Data:
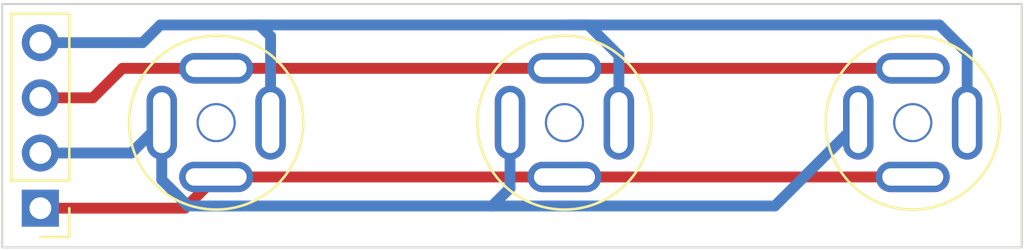
<source format=kicad_pcb>
(kicad_pcb (version 20211014) (generator pcbnew)

  (general
    (thickness 1.6)
  )

  (paper "A4")
  (layers
    (0 "F.Cu" signal)
    (31 "B.Cu" signal)
    (32 "B.Adhes" user "B.Adhesive")
    (33 "F.Adhes" user "F.Adhesive")
    (34 "B.Paste" user)
    (35 "F.Paste" user)
    (36 "B.SilkS" user "B.Silkscreen")
    (37 "F.SilkS" user "F.Silkscreen")
    (38 "B.Mask" user)
    (39 "F.Mask" user)
    (40 "Dwgs.User" user "User.Drawings")
    (41 "Cmts.User" user "User.Comments")
    (42 "Eco1.User" user "User.Eco1")
    (43 "Eco2.User" user "User.Eco2")
    (44 "Edge.Cuts" user)
    (45 "Margin" user)
    (46 "B.CrtYd" user "B.Courtyard")
    (47 "F.CrtYd" user "F.Courtyard")
    (48 "B.Fab" user)
    (49 "F.Fab" user)
    (50 "User.1" user)
    (51 "User.2" user)
    (52 "User.3" user)
    (53 "User.4" user)
    (54 "User.5" user)
    (55 "User.6" user)
    (56 "User.7" user)
    (57 "User.8" user)
    (58 "User.9" user)
  )

  (setup
    (stackup
      (layer "F.SilkS" (type "Top Silk Screen"))
      (layer "F.Paste" (type "Top Solder Paste"))
      (layer "F.Mask" (type "Top Solder Mask") (thickness 0.01))
      (layer "F.Cu" (type "copper") (thickness 0.035))
      (layer "dielectric 1" (type "core") (thickness 1.51) (material "FR4") (epsilon_r 4.5) (loss_tangent 0.02))
      (layer "B.Cu" (type "copper") (thickness 0.035))
      (layer "B.Mask" (type "Bottom Solder Mask") (thickness 0.01))
      (layer "B.Paste" (type "Bottom Solder Paste"))
      (layer "B.SilkS" (type "Bottom Silk Screen"))
      (copper_finish "None")
      (dielectric_constraints no)
    )
    (pad_to_mask_clearance 0)
    (pcbplotparams
      (layerselection 0x00010f0_ffffffff)
      (disableapertmacros false)
      (usegerberextensions false)
      (usegerberattributes true)
      (usegerberadvancedattributes true)
      (creategerberjobfile true)
      (svguseinch false)
      (svgprecision 6)
      (excludeedgelayer true)
      (plotframeref false)
      (viasonmask false)
      (mode 1)
      (useauxorigin false)
      (hpglpennumber 1)
      (hpglpenspeed 20)
      (hpglpendiameter 15.000000)
      (dxfpolygonmode true)
      (dxfimperialunits true)
      (dxfusepcbnewfont true)
      (psnegative false)
      (psa4output false)
      (plotreference true)
      (plotvalue true)
      (plotinvisibletext false)
      (sketchpadsonfab false)
      (subtractmaskfromsilk false)
      (outputformat 1)
      (mirror false)
      (drillshape 0)
      (scaleselection 1)
      (outputdirectory "")
    )
  )

  (net 0 "")
  (net 1 "Net-(J2-PadT)")
  (net 2 "Net-(J2-PadS)")
  (net 3 "Net-(J2-PadR2)")
  (net 4 "Net-(J2-PadR1)")

  (footprint "Library:jack_4pins" (layer "F.Cu") (at 140 100))

  (footprint "Connector_PinHeader_2.54mm:PinHeader_1x04_P2.54mm_Vertical" (layer "F.Cu") (at 99.9236 103.9368 180))

  (footprint "Library:jack_4pins" (layer "F.Cu") (at 124 100))

  (footprint "Library:jack_4pins" (layer "F.Cu") (at 108 100))

  (gr_rect (start 98.171 94.5388) (end 145.0086 105.7402) (layer "Edge.Cuts") (width 0.1) (fill none) (tstamp df6f9cbf-c939-4a69-9192-1313be743a50))
  (gr_rect (start 98.145244 94.524) (end 145 105.742268) (layer "Margin") (width 0.15) (fill none) (tstamp 915e28c1-9565-480c-b276-e37067ed471b))
  (gr_text "4" (at 144.1196 99.9998) (layer "F.CrtYd") (tstamp 095110eb-7520-45d5-9a3b-f8e31979ef8c)
    (effects (font (size 1.5 1.5) (thickness 0.3)))
  )
  (gr_text "led" (at 102.7938 95.9866) (layer "F.CrtYd") (tstamp 12f458aa-77c7-401c-9e1c-e8fbf9cded5c)
    (effects (font (size 1 1) (thickness 0.15)))
  )
  (gr_text "~" (at 102.5144 99.187) (layer "F.CrtYd") (tstamp 6979f65d-a707-45af-a32d-600540eec6fd)
    (effects (font (size 1 1) (thickness 0.15)))
  )
  (gr_text "VCC" (at 102.8954 101.7778) (layer "F.CrtYd") (tstamp 7183146d-36cc-453c-a383-3cb0cd91096a)
    (effects (font (size 1 1) (thickness 0.15)))
  )
  (gr_text "GND" (at 102.997 105.029) (layer "F.CrtYd") (tstamp 794ab810-c69c-4d81-9ed6-5a52e7e1502b)
    (effects (font (size 1 1) (thickness 0.15)))
  )
  (gr_text "1" (at 140.0556 104.3432) (layer "F.CrtYd") (tstamp 9e23dc7f-249d-42fe-9d89-a4e49c99e5a6)
    (effects (font (size 1.5 1.5) (thickness 0.3)))
  )
  (gr_text "3" (at 138.4554 95.758) (layer "F.CrtYd") (tstamp 9e79555e-e872-4f9c-8a58-958363609e42)
    (effects (font (size 1.5 1.5) (thickness 0.3)))
  )
  (gr_text "2" (at 135.3312 99.8982) (layer "F.CrtYd") (tstamp cdce3c33-dec5-4866-bb72-1ed3f5d18ff8)
    (effects (font (size 1.5 1.5) (thickness 0.3)))
  )

  (segment (start 133.6648 103.8352) (end 120.6754 103.8352) (width 0.5) (layer "B.Cu") (net 1) (tstamp 08c028d8-dbbd-455c-834c-dad93c6f3bae))
  (segment (start 99.9236 101.3968) (end 104.1032 101.3968) (width 0.5) (layer "B.Cu") (net 1) (tstamp 0e438382-abaa-49c2-96a9-c6f050932bc7))
  (segment (start 104.1032 101.3968) (end 105.5 100) (width 0.5) (layer "B.Cu") (net 1) (tstamp 0f70a893-68e1-45b7-8744-b832e8dcd5d1))
  (segment (start 137.5 100) (end 133.6648 103.8352) (width 0.5) (layer "B.Cu") (net 1) (tstamp 39db0957-4ce7-4992-9bc6-3c3a0412a427))
  (segment (start 105.5 100) (end 105.5 102.626346) (width 0.5) (layer "B.Cu") (net 1) (tstamp 974254bf-8acb-44b6-a963-260652cb92dd))
  (segment (start 105.5 102.626346) (end 106.708854 103.8352) (width 0.5) (layer "B.Cu") (net 1) (tstamp aa4b8d23-b97a-4185-b9d8-8ba36984bfa2))
  (segment (start 121.5 103.0106) (end 121.5 100) (width 0.5) (layer "B.Cu") (net 1) (tstamp d807f952-50f6-4c7d-951b-5306d960a6e3))
  (segment (start 120.6754 103.8352) (end 121.5 103.0106) (width 0.5) (layer "B.Cu") (net 1) (tstamp e3477972-8491-4e78-be04-ed38838871c2))
  (segment (start 106.708854 103.8352) (end 120.6754 103.8352) (width 0.5) (layer "B.Cu") (net 1) (tstamp e621fdf8-479a-402b-8f7f-b7bea32b2170))
  (segment (start 106.5632 103.9368) (end 108 102.5) (width 0.5) (layer "F.Cu") (net 2) (tstamp 50381c9e-db53-46fd-ab57-903d60697c9d))
  (segment (start 124 102.5) (end 140 102.5) (width 0.5) (layer "F.Cu") (net 2) (tstamp 596aa242-f47c-4f6a-8cb8-06d4321b9857))
  (segment (start 99.9236 103.9368) (end 106.5632 103.9368) (width 0.5) (layer "F.Cu") (net 2) (tstamp d3a8a954-c441-4ef5-9149-b94171ed7c85))
  (segment (start 108 102.5) (end 124 102.5) (width 0.5) (layer "F.Cu") (net 2) (tstamp fd5dba82-c7f7-4a3c-8385-4cebd4263a77))
  (segment (start 142.5 100) (end 142.5 96.78) (width 0.5) (layer "B.Cu") (net 3) (tstamp 05d4ec9b-c30f-48a7-9b6a-59ef285c579a))
  (segment (start 142.5 96.78) (end 141.224 95.504) (width 0.5) (layer "B.Cu") (net 3) (tstamp 0924cb45-483a-4e1e-8095-4483659802d4))
  (segment (start 110.5 96.022) (end 110.5 100) (width 0.5) (layer "B.Cu") (net 3) (tstamp 16176015-71bb-45c5-a2cc-c20ffa24cb0f))
  (segment (start 141.224 95.504) (end 124.1552 95.504) (width 0.5) (layer "B.Cu") (net 3) (tstamp 1b9f64b5-a2ab-4c22-b1f8-fc640966168e))
  (segment (start 125.095 95.504) (end 124.1552 95.504) (width 0.5) (layer "B.Cu") (net 3) (tstamp 38509291-b601-4fce-8377-6a46003c9a5f))
  (segment (start 105.4354 95.504) (end 109.6264 95.504) (width 0.5) (layer "B.Cu") (net 3) (tstamp 47bd94a1-fd02-4410-bbef-8ac6985dfd58))
  (segment (start 109.6264 95.504) (end 109.982 95.504) (width 0.5) (layer "B.Cu") (net 3) (tstamp 707769a9-a938-47e3-b753-7a549d990653))
  (segment (start 126.5 100) (end 126.5 96.909) (width 0.5) (layer "B.Cu") (net 3) (tstamp 8cbc44da-9ad4-4c90-b501-0396c580c294))
  (segment (start 109.982 95.504) (end 110.5 96.022) (width 0.5) (layer "B.Cu") (net 3) (tstamp 909f9fd1-914a-4fb6-9f25-aa8d1b280490))
  (segment (start 126.5 96.909) (end 125.095 95.504) (width 0.5) (layer "B.Cu") (net 3) (tstamp 9717b4dd-7754-44ff-ad53-a4ec3175de67))
  (segment (start 104.6226 96.3168) (end 105.4354 95.504) (width 0.5) (layer "B.Cu") (net 3) (tstamp 9d5230b3-ba41-477d-a0bd-69877fb94681))
  (segment (start 124.1552 95.504) (end 109.6264 95.504) (width 0.5) (layer "B.Cu") (net 3) (tstamp c016632b-8865-42ce-96b1-ed7ed399f014))
  (segment (start 99.9236 96.3168) (end 104.6226 96.3168) (width 0.5) (layer "B.Cu") (net 3) (tstamp e75444fe-a0ff-4880-8181-585bc62861fe))
  (segment (start 124 97.5) (end 140 97.5) (width 0.5) (layer "F.Cu") (net 4) (tstamp 0d2fbf86-29dd-42ca-b49b-fc64d64443d5))
  (segment (start 102.3366 98.8568) (end 103.6934 97.5) (width 0.5) (layer "F.Cu") (net 4) (tstamp 21d06392-cfba-472b-8715-5664d2341ebf))
  (segment (start 108 97.5) (end 124 97.5) (width 0.5) (layer "F.Cu") (net 4) (tstamp 54952d6e-5edc-4681-ac32-0d1d7b54295b))
  (segment (start 103.6934 97.5) (end 108 97.5) (width 0.5) (layer "F.Cu") (net 4) (tstamp 670774a0-c4cd-4de6-ad01-1de5fd031edf))
  (segment (start 99.9236 98.8568) (end 102.3366 98.8568) (width 0.5) (layer "F.Cu") (net 4) (tstamp f37a81c5-ae9d-4c10-922c-859a88d9e8ea))

)

</source>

What is being asked: The answer must consist of every line from the data that contains the word "Adhesive".

Solved problem:
    (32 "B.Adhes" user "B.Adhesive")
    (33 "F.Adhes" user "F.Adhesive")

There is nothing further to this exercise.